C’est au défilé Céline, antichambre idolâtrée des tendances de demain, que le phénomène a été le plus flagrant. Sur fond sonore strident, des mannequins affluent de toute part sur un podium conçu à 360 degrés, déambulant volontairement de façon irrégulière et désordonnée. Aux antipodes de ce chaos soigneusement orchestré, on observe les silhouettes rigoristes de la collection, faite presque exclusivement de tailleurs pantalons et de costumes du soir, porte-drapeaux non-officiels d’un formal wear dernièrement relégué au mouroir.
À travers cette scénographie déstabilisante, c’est en réalité la rue dans son insoutenable mais inévitable dureté que la créatrice britannique a souhaité questionner. Un environnement post-industriel challengeant dans lequel la femme contemporaine doit plus que jamais se soumettre à une certaine forme d’austérité vestimentaire, loin des fantasmes streetwear inoculés par une clique de créateurs dont l’esthétique urbaine post-soviétique semble avoir perdu de sa superbe contestataire au profit d’un massif plébiscite populaire.

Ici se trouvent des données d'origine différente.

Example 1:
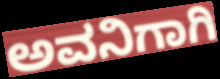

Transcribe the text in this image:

ಅವನಿಗಾಗಿ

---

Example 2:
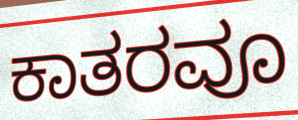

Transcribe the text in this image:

ಕಾತರವೂ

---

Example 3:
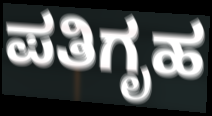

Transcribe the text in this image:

ಪತಿಗೃಹ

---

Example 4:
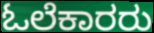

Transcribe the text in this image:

ಓಲೆಕಾರರು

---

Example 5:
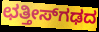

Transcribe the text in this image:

ಛತ್ತೀಸ್‌ಗಢದ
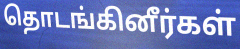
தொடங்கினீர்கள்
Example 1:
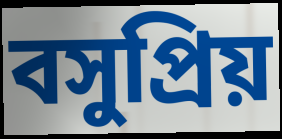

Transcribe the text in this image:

বসুপ্রিয়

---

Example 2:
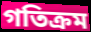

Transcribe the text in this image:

গতিক্রম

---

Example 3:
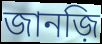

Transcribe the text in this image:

জানজ়ি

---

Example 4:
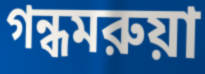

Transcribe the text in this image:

গন্ধমরুয়া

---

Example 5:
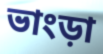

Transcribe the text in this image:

ভাংড়া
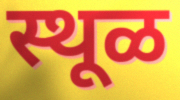
स्थूळ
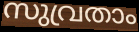
സുവ്രതാം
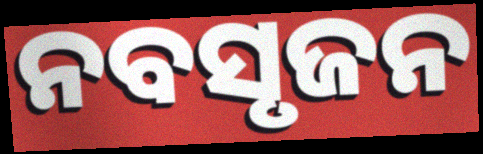
ନବସୃଜନ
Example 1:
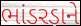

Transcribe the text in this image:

ભાંડરડાને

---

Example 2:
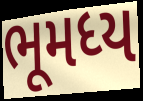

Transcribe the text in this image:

ભૂમધ્ય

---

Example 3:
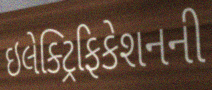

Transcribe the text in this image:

ઇલેક્ટ્રિફિકેશનની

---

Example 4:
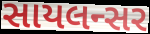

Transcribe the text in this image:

સાયલન્સર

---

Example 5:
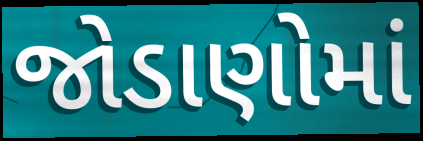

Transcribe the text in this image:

જોડાણોમાં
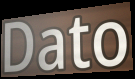
Dato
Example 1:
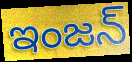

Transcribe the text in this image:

ఇంజన్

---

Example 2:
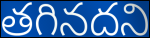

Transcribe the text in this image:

తగినదని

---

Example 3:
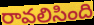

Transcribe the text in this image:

రావలిసింది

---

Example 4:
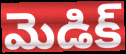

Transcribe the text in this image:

మెడిక్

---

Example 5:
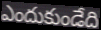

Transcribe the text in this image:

ఎందుకుండేది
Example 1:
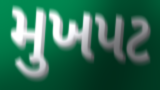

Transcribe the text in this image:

મુખપટ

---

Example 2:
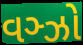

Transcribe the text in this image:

વઞ્ઝો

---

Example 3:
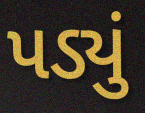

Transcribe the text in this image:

પડ્યું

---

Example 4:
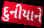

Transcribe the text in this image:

દુનીયાને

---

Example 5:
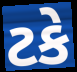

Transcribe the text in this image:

ટકે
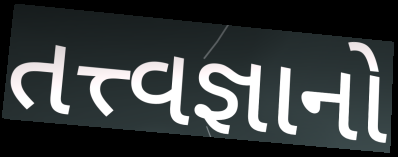
તત્ત્વજ્ઞાનો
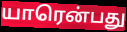
யாரென்பது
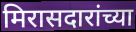
मिरासदारांच्या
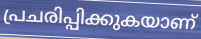
പ്രചരിപ്പിക്കുകയാണ്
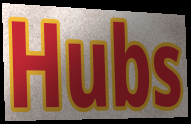
Hubs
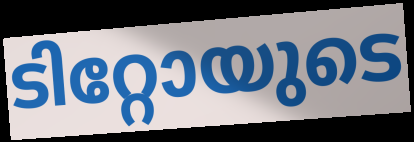
ടിറ്റോയുടെ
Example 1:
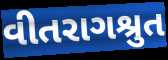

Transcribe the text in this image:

વીતરાગશ્રુત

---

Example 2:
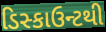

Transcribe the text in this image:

ડિસ્કાઉન્ટથી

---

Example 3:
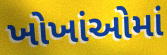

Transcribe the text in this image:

ખોખાંઓમાં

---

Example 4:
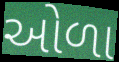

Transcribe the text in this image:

ઓળા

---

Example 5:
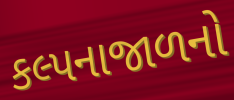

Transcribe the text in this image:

કલ્પનાજાળનો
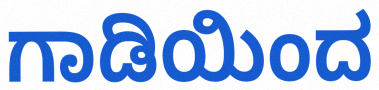
ಗಾಡಿಯಿಂದ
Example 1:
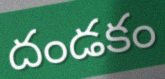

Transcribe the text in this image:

దండకం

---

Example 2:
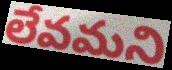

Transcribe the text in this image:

లేవమని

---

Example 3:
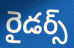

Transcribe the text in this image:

రైడర్స్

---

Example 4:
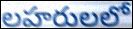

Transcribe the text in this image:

లహరులలో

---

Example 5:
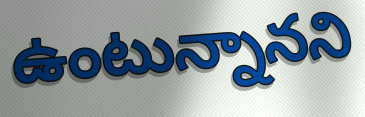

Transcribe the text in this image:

ఉంటున్నానని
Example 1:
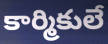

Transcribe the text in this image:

కార్మికులే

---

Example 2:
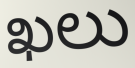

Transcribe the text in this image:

ఖలు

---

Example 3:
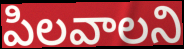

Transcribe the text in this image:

పిలవాలని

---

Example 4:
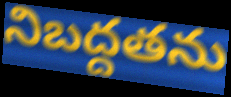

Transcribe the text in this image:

నిబద్దతను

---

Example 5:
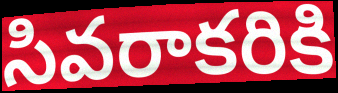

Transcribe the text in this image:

సివరాకరికి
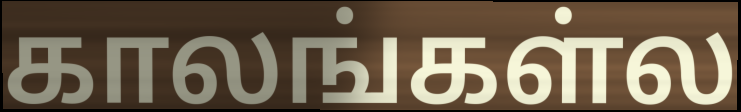
காலங்கள்ல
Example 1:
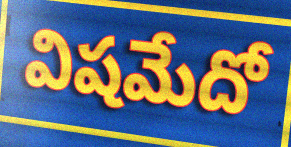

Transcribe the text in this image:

విషమేదో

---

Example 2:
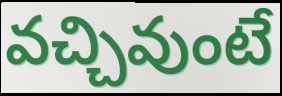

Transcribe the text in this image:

వచ్చివుంటే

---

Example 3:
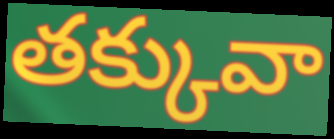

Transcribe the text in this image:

తక్కువా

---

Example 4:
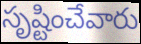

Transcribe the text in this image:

సృష్టించేవారు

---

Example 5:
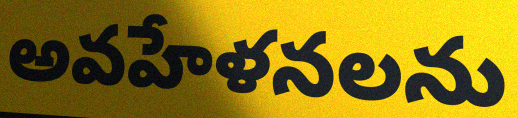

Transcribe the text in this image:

అవహేళనలను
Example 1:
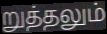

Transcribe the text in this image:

றுத்தலும்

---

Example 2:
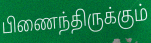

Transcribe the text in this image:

பிணைந்திருக்கும்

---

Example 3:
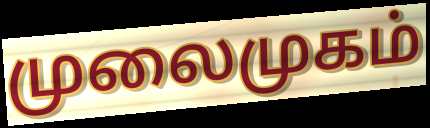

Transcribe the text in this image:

முலைமுகம்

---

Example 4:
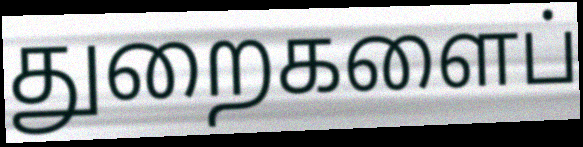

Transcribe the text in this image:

துறைகளைப்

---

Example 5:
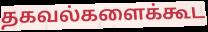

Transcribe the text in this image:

தகவல்களைக்கூட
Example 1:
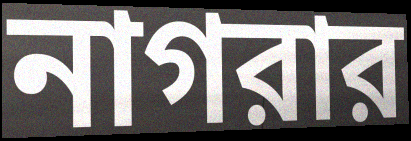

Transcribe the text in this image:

নাগরার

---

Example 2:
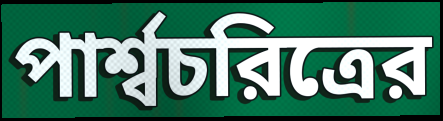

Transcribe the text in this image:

পার্শ্বচরিত্রের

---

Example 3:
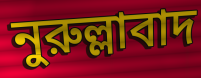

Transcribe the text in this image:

নুরুল্লাবাদ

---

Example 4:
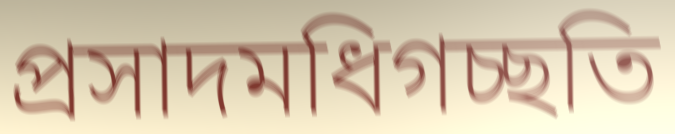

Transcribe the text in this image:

Face à cette mutation de paradigme stylistique, le formal wear au féminin se mue paradoxalement en une arme vestimentaire anti-conformiste sur l’échiquier cyclique que forment les tendances dominantes, mais pas seulement. Si l’uniforme de la working-girl s’imposera indubitablement l’hiver prochain dans les vestiaires citadins, c’est qu’il répond non sans pragmatisme aux injonctions sociétales qu’incombe à la femme contemporaine. Instrument de conquête du pouvoir emblématique des eighties, l’uniforme de travail doit lui permettre aujourd’hui de le conserver alors que bon nombre de ses acquis sont menacés, ou du moins peu enclins à évoluer.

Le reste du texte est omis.